[WORK REQUEST A]
What does the passage on client feedback say Google Docs lets you create for free?

── PASSAGE ──

A couple of reasons; firstly because it forces both you and the client to agree on acceptable timescales for reviewing and delivering content.

It’s important that you set deadlines for clients to submit feedback by, because realistically your client will have other deadlines in their job and so anything they feel isn’t time sensitive will of course just be pushed to the bottom of their to-do list. 

Give them a deadline to submit any feedback so that your project isn’t put on hold and you aren’t sat twiddling your hard-workin’ thumbs. 

Secondly, when you have successfully landed a couple of clients in one go, it helps you to keep track of where every project is at.

It might sound like something that’s easy to keep track of in your head, but trust me…when the project is running and you have emails flying back and forth between you and the client team you’re working with, it’s ridiculously easy to lose track. 

2. Create an amends tracker on Google Docs

If you’re like me then you probably have the idea of taking on as much responsibility for each stage of the project as you can because you want to provide the best customer experience.

Don’t make compiling feedback your job. 

Why bother?

You’re a creative because you want to make a living making things, not because you want to spend an age trolling copy and pasting points from a bunch of emails into a spreadsheet.

Google Docs lets you create a web-based spreadsheet for free that you and your client can both access at the same time. 

Save yourself a boring job; just create the spreadsheet with the proper headers and then leave your client to fill it up for you.

3. Be vigilant with subject lines

I’ve already mentioned it, but over the course of a larger creative project, there can be a lot of emails flying around. 

Most people’s first habit is to just keep hitting reply on the last email they received from someone and start typing, regardless of whether their next emails has anything to do with the last or not.

Why bother?

The scenario you’ll find yourself in as a result, is that in two weeks you’ll be looking back for a specific email that was sent and you’ll find it’s a mission to track it down.

Using the search function in your inbox is out because all the emails have the same subject line and so you’ll end up losing a whole bunch of your time scrolling back.

Your time is worth more than that, so every time it looks like the topic of discussion shifts in an email, change the subject line to something relevant before you click send. 

This also has the benefit of passively demonstrating to your client that you’re focused and on the ball which is no bad thing.

4. Send an early preview of your work

Listen, I get it…when you’re making something, you never want anyone to see it while it’s a work-in-progress.

You’re worried that the people around you will realise that for the first 95% of the time you spend working on it, your design is an awful mess; and you’re terrified that people will think your work sucks because they don’t understand that it only starts to look pretty towards the end.

───
── DATASET CONTENT ──

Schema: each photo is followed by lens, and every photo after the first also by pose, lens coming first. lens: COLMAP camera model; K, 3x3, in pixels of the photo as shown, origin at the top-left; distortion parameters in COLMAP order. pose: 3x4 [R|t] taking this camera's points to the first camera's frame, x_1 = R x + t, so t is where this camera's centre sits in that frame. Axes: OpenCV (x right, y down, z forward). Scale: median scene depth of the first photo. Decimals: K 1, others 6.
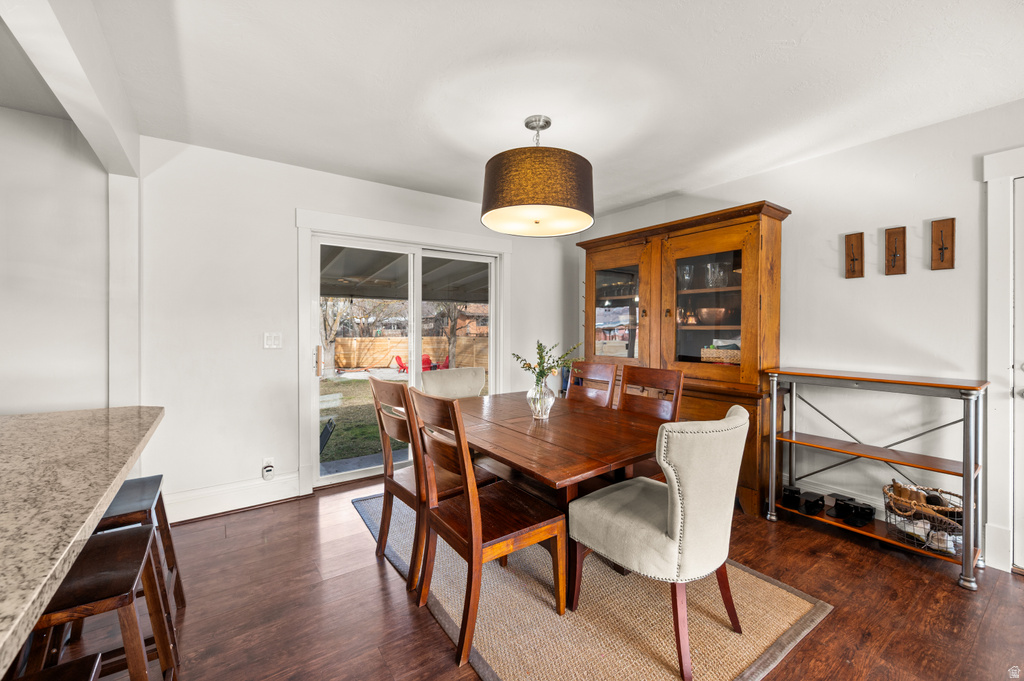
lens RADIAL K [[411.5, 0, 516.3], [0, 411.5, 330.0], [0, 0, 1]] dist [-0.002338, -0.001047]
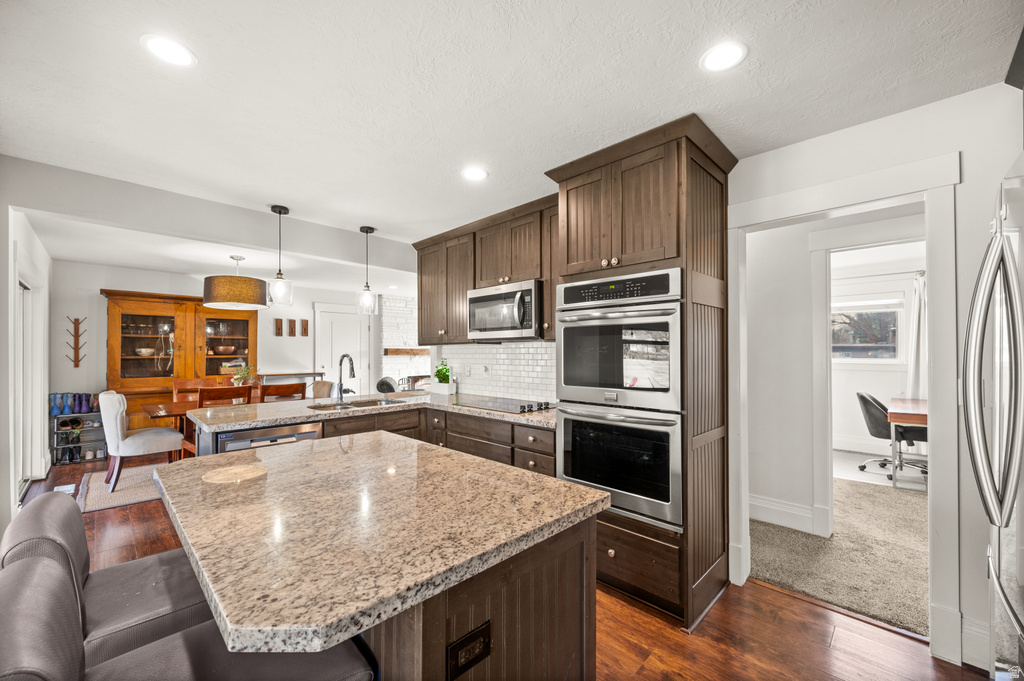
lens RADIAL K [[411.5, 0, 516.4], [0, 411.5, 346.2], [0, 0, 1]] dist [-0.002338, -0.001047]
pose [[-0.167478, 0.010273, 0.985822, -1.855357], [0.005541, 0.999940, -0.009479, -0.032651], [-0.985860, 0.003875, -0.167525, -0.017614]]
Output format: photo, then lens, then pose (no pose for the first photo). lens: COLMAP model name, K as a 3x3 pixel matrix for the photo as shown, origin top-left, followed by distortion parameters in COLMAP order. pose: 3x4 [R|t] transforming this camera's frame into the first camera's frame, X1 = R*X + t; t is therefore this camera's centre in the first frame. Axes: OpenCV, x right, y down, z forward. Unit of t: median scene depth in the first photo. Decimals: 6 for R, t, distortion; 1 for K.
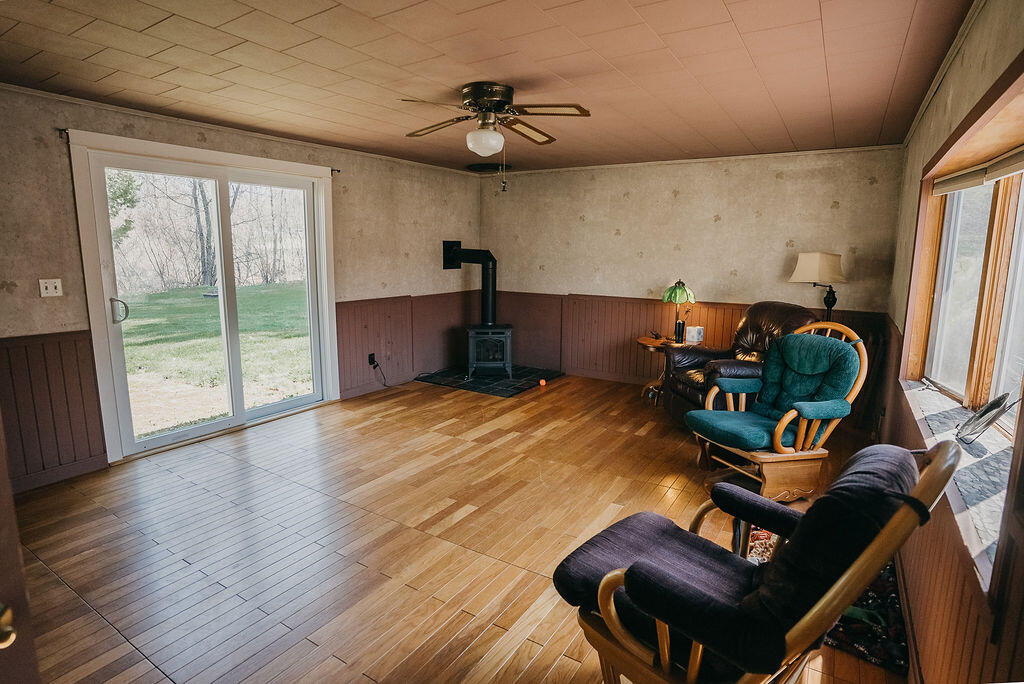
lens RADIAL K [[514.1, 0, 512.0], [0, 514.1, 342.0], [0, 0, 1]] dist [-0.085015, 0.038111]
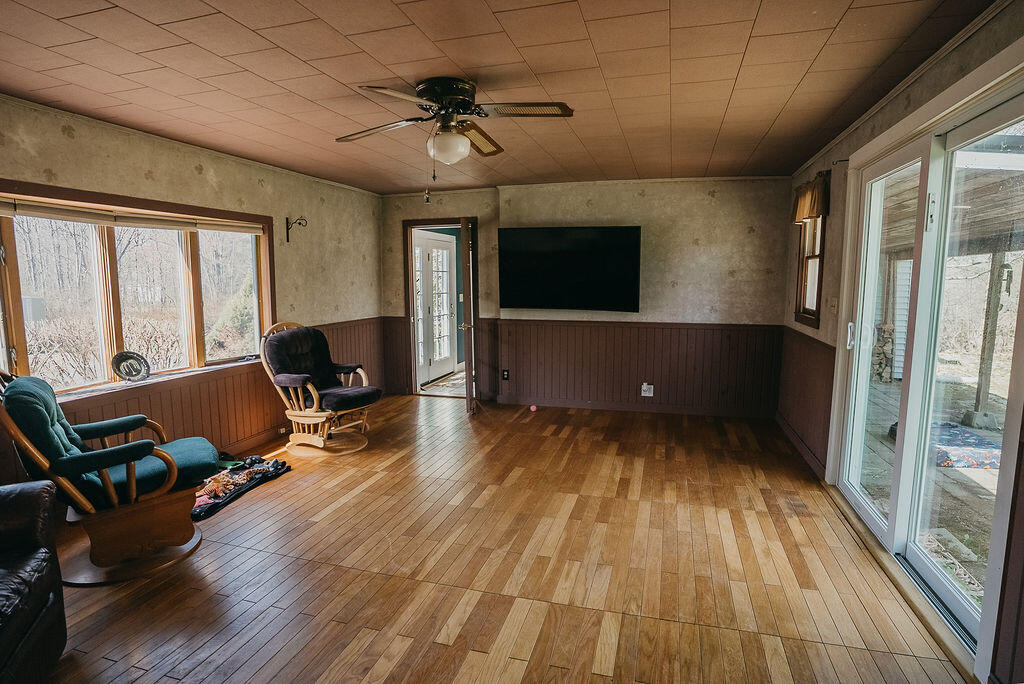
lens RADIAL K [[514.1, 0, 512.0], [0, 514.1, 342.0], [0, 0, 1]] dist [-0.085015, 0.038111]
pose [[-0.955756, 0.033793, -0.292211, 0.081827], [-0.053486, 0.956856, 0.285596, -0.250781], [0.289256, 0.288590, -0.912714, 1.458176]]
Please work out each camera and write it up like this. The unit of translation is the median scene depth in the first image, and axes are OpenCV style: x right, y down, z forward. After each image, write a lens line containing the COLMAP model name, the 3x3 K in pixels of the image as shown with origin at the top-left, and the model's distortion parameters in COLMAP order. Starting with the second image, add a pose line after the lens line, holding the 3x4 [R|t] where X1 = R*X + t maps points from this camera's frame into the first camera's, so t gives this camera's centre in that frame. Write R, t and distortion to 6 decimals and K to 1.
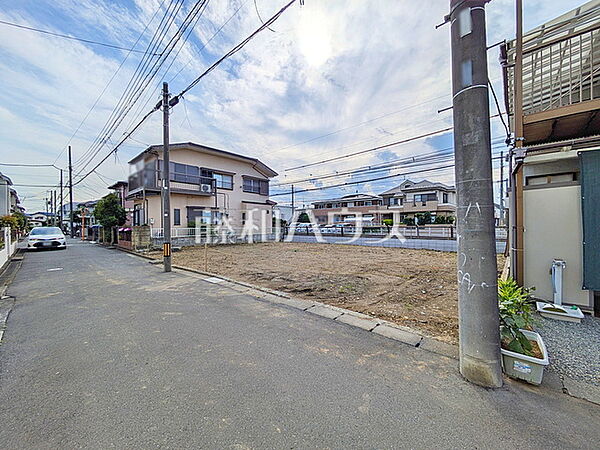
lens RADIAL K [[238.5, 0, 305.6], [0, 238.5, 242.3], [0, 0, 1]] dist [-0.000941, 0.001364]
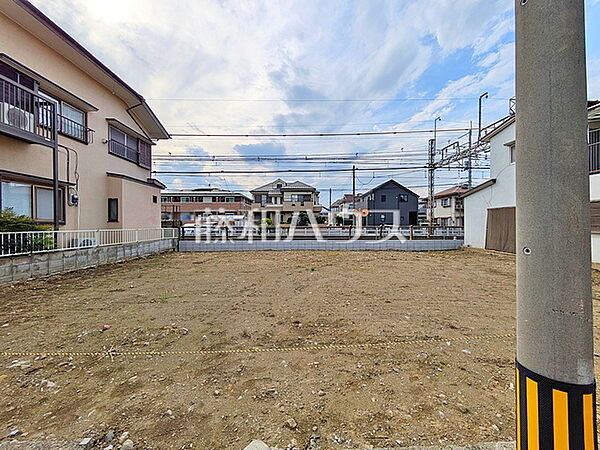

───

[WORK REQUEST B]
Rewrite the rows from the line with "Please work out" up to and including the last row, swapping "median" for "mean" and changing nothing else. Leave the pictures out.

[RESPONSE A]
A web-based spreadsheet that you and your client can both access at the same time.

[RESPONSE B]
Please work out each camera and write it up like this. The unit of translation is the mean scene depth in the first image, and axes are OpenCV style: x right, y down, z forward. After each image, write a lens line containing the COLMAP model name, the 3x3 K in pixels of the image as shown with origin at the top-left, and the model's distortion parameters in COLMAP order. Starting with the second image, add a pose line after the lens line, holding the 3x4 [R|t] where X1 = R*X + t maps points from this camera's frame into the first camera's, so t gives this camera's centre in that frame. Write R, t and distortion to 6 decimals and K to 1.
lens RADIAL K [[238.5, 0, 305.6], [0, 238.5, 242.3], [0, 0, 1]] dist [-0.000941, 0.001364]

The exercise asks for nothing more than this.